REQUIRED ACTION: In three sentences, summarize the text below on threats to editorial independence.

In a growing number of countries around the world, the greatest menace to editorial independence and professional standards is media capture. This form of media control is achieved through a series of systematic and premeditated steps taken by governments and powerful interest groups. Their aim is to take over four levers of power: the regulatory mechanisms governing the media; state-administered media operations; public funds that finance journalism; and the ownership of privately held news outlets. Besides media capture, journalistic independence is threatened by a variety of other factors:
- The commercial models used by the world’s big internet companies. These models have left much of the media weakened due to competition with a flood of other content, and with much less advertising than previously. This situation has also driven many media outlets to compromise their editorial processes in order to adapt to a content distribution logic driven by viral, often low-quality, content such as “click-bait”.
- The undue influence of public relations (PR) agencies and big advertisers. As financial pressures have grown, so has “churnalism”, meaning content generated through ‘churning’ out pre-packaged PR material. Paid advertising, disguised in the format of journalistic content, has also become a norm in many media outlets. These both erode editorial autonomy and professional standards.
- The gender and social inequalities in the news media. These longstanding issues correlate with less diverse coverage and risk exacerbating gender and other stereotypes in media content, which weakens the value of editorial independence in terms of serving society with credible and balanced reportage. Gender inequalities within media newsrooms may also translate into inadequate policies in terms of protection of journalists, and notably women journalists, who face disproportionate harassment on the basis of gender.
Some media outlets have been increasingly successful in experimenting with new financing models, with the subscription model proving to be particularly resilient to capture. In addition, journalism carried out by decentralized, cross-border investigative networks can mitigate captured environments. Examples of solidarity among journalists, albeit exceptions rather than a norm, are important especially in polarized media environments.

RECORD EXTRACTS:
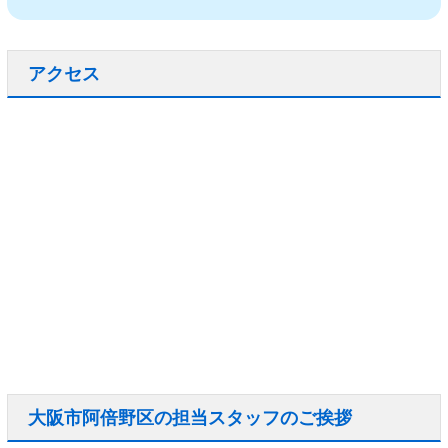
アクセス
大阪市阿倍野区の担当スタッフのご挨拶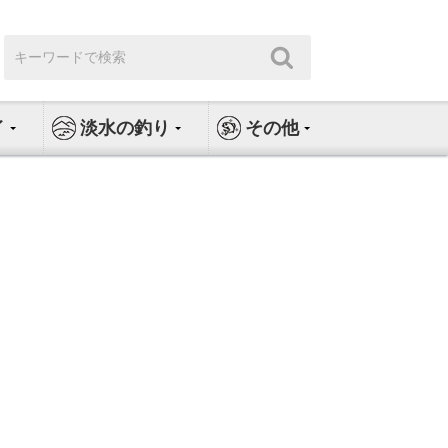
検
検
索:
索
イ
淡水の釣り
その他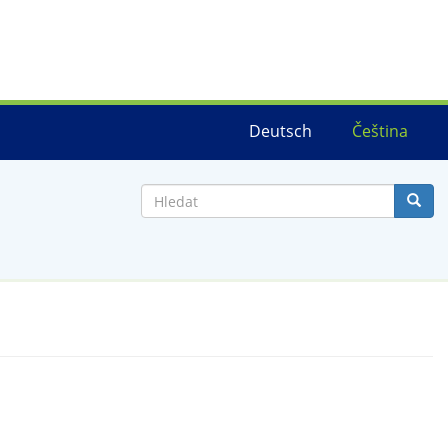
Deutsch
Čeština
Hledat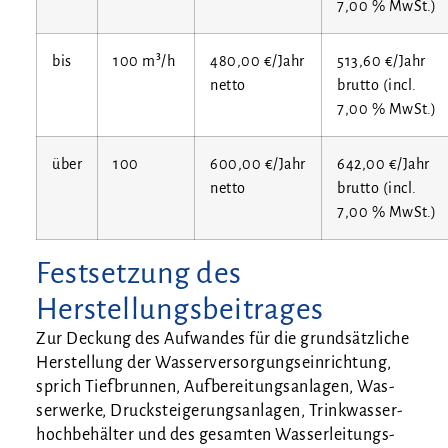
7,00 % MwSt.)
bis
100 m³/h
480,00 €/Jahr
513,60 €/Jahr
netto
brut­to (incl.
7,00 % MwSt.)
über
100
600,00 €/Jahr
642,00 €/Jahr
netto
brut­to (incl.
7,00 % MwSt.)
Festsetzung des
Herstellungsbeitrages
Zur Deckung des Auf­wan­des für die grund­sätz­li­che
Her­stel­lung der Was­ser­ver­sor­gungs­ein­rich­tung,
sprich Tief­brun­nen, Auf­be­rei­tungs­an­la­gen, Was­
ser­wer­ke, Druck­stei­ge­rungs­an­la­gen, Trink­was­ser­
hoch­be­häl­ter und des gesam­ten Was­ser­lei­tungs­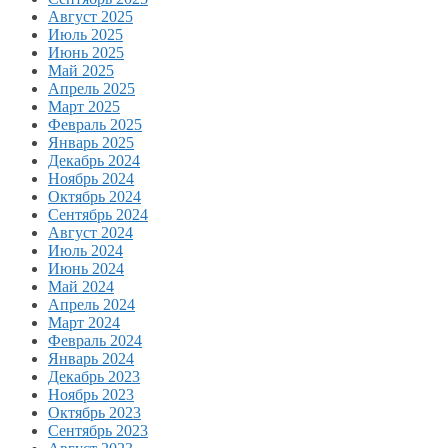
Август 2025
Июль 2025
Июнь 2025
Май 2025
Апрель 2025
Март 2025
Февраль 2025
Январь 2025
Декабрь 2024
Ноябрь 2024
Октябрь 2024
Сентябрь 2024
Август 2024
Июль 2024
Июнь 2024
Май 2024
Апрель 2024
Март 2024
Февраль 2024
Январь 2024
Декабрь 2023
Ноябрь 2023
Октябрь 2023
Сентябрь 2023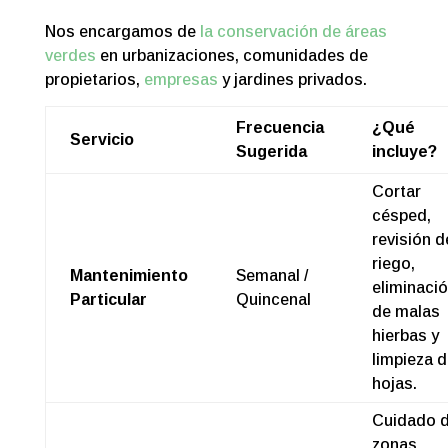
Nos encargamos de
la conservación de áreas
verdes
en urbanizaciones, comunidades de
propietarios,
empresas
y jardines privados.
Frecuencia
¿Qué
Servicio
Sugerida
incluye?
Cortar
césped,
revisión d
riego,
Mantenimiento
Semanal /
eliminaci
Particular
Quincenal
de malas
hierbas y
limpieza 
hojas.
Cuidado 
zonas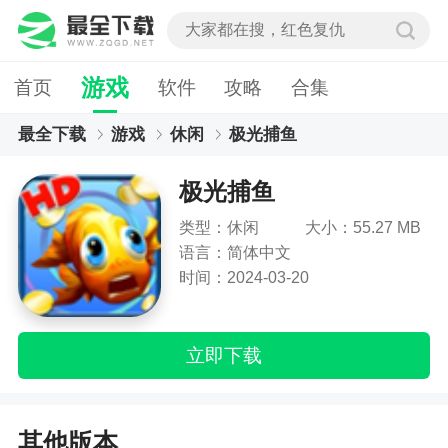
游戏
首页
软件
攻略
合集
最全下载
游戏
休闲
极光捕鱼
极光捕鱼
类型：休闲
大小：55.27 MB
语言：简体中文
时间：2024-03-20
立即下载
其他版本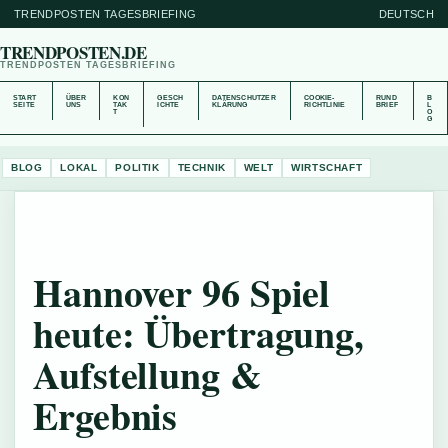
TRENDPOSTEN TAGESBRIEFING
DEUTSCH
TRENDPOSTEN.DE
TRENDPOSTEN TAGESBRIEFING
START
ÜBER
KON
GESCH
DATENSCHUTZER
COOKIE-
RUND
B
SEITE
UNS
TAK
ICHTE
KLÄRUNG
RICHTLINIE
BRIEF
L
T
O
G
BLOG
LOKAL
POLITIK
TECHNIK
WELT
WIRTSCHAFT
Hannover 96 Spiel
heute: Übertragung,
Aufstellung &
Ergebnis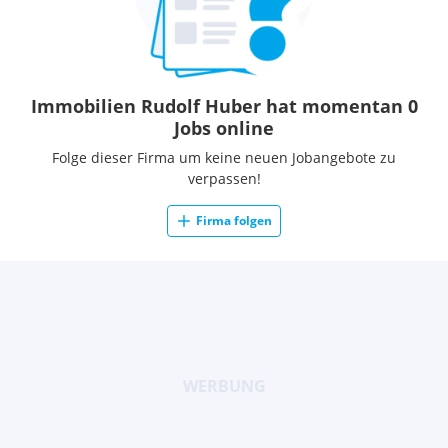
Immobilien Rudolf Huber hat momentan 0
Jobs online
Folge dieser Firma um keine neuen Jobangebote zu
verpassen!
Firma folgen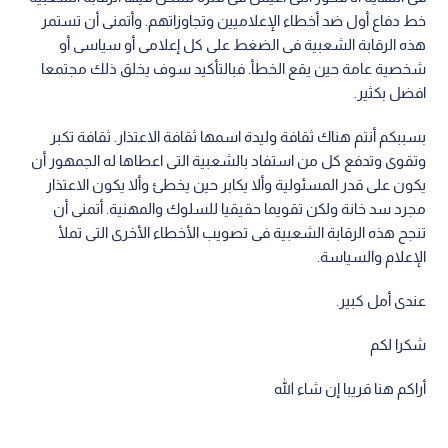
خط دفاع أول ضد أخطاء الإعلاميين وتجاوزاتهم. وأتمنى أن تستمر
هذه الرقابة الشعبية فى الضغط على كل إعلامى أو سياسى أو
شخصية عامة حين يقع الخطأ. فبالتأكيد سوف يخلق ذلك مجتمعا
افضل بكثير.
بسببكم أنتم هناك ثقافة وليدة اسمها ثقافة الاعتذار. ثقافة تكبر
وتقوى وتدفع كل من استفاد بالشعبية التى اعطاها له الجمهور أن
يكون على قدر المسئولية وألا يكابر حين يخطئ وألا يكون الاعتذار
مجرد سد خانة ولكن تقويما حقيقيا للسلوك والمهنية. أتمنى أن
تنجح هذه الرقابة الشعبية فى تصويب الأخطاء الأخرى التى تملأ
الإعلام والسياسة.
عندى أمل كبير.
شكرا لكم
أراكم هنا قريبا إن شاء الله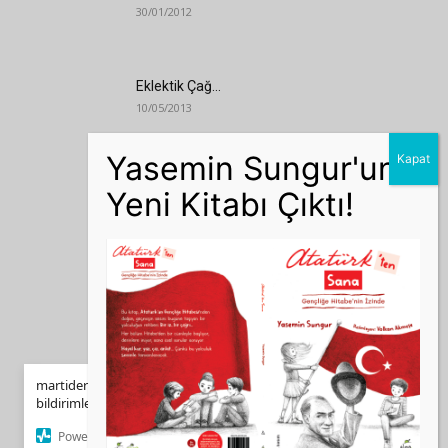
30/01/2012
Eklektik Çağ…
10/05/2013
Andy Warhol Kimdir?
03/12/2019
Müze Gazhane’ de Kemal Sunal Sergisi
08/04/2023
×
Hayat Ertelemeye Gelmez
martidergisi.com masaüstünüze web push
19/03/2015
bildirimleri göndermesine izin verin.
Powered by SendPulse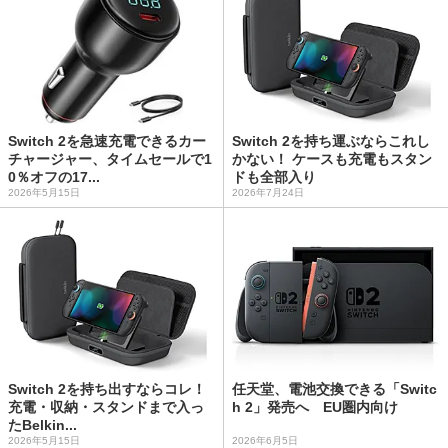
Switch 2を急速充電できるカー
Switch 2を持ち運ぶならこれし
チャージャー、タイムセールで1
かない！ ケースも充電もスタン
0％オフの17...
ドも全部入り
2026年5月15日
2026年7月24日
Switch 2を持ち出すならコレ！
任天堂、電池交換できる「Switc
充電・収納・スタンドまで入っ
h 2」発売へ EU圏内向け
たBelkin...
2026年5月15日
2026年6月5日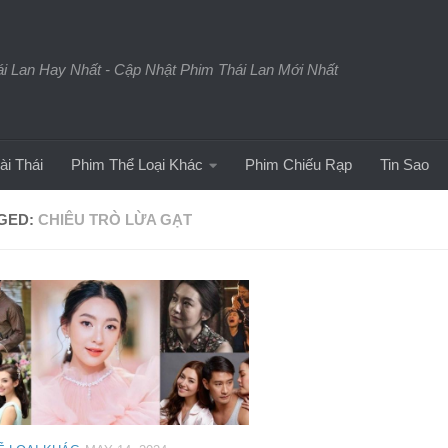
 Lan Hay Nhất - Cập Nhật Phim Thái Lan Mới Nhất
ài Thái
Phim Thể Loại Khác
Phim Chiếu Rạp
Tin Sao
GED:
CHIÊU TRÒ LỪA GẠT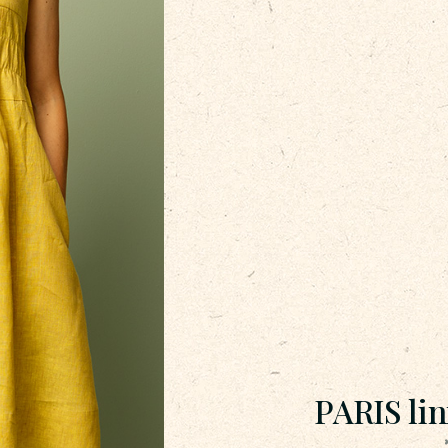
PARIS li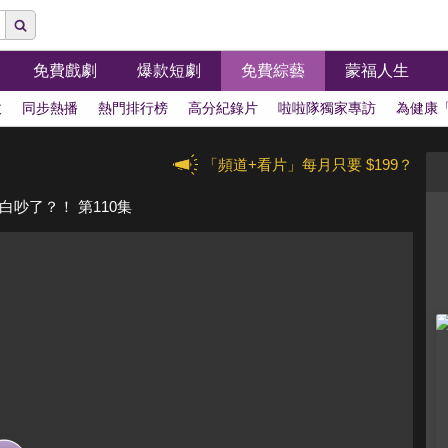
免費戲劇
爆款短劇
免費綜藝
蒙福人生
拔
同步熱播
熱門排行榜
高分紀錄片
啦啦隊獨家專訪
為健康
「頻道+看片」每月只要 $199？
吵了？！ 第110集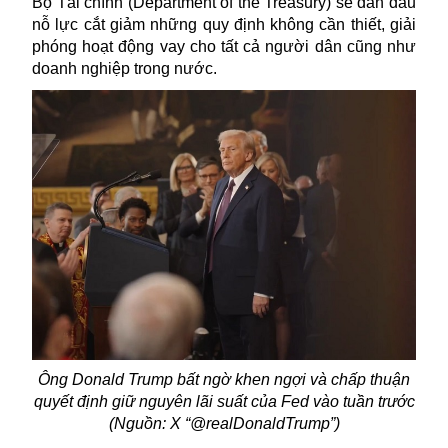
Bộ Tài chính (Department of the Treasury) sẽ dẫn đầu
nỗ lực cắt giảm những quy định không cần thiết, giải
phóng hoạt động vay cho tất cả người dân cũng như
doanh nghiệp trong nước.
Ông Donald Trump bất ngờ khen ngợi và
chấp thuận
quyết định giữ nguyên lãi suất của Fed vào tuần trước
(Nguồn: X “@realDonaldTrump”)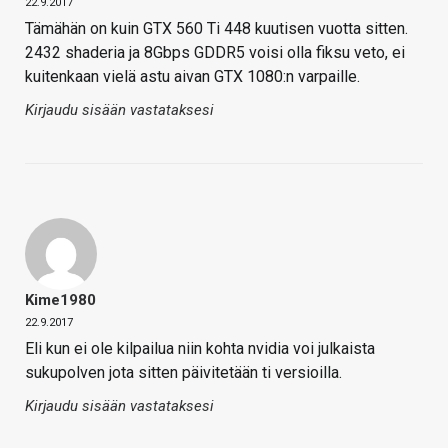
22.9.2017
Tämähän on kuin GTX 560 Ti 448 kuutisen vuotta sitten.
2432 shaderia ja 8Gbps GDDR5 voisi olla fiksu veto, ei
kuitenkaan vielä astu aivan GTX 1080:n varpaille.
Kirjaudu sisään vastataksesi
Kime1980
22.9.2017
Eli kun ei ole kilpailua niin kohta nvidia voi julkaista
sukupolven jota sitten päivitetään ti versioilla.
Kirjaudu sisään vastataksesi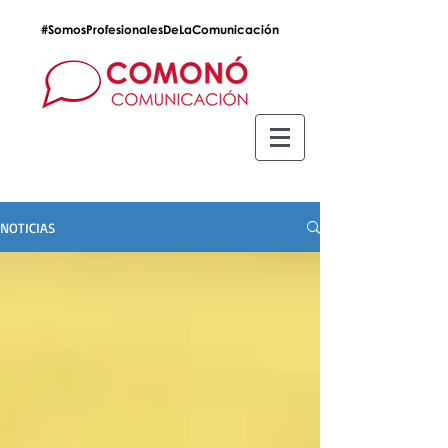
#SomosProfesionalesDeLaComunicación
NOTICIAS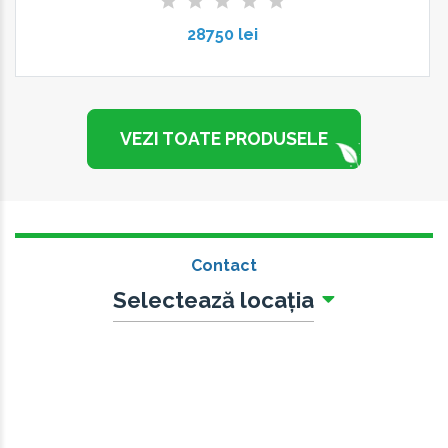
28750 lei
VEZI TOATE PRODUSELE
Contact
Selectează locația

SOLUTION FOR THIS EXERCISE: In a growing number of countries, the greatest threat to editorial independence is media capture, in which governments and powerful interest groups systematically take over media regulation, state-administered media, public funds for journalism and the ownership of private news outlets. Journalistic independence is also threatened by the commercial models of big internet companies, the undue influence of PR agencies and big advertisers, and gender and social inequalities in the news media. Subscription-based financing has proved particularly resilient to capture, decentralized cross-border investigative networks can mitigate captured environments, and solidarity among journalists is important, especially in polarized media environments.